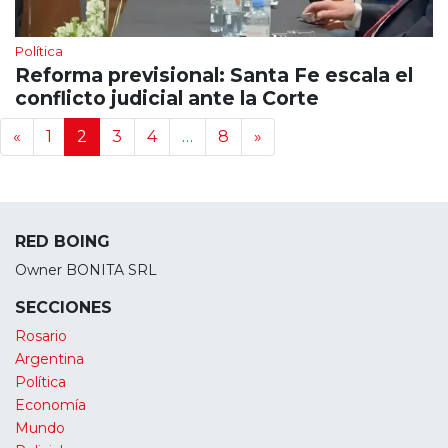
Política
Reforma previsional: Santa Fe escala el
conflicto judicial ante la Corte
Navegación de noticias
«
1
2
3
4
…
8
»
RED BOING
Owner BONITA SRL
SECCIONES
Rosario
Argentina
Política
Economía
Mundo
= = = = = = =
## TASK REQUIREMENTS
Reproduce every line of text in the material above verbatim, keeping the original order and omitting the picture.

## ANSWER FOR THIS EXERCISE
Política
Reforma previsional: Santa Fe escala el
conflicto judicial ante la Corte
Navegación de noticias
«
1
2
3
4
…
8
»
RED BOING
Owner BONITA SRL
SECCIONES
Rosario
Argentina
Política
Economía
Mundo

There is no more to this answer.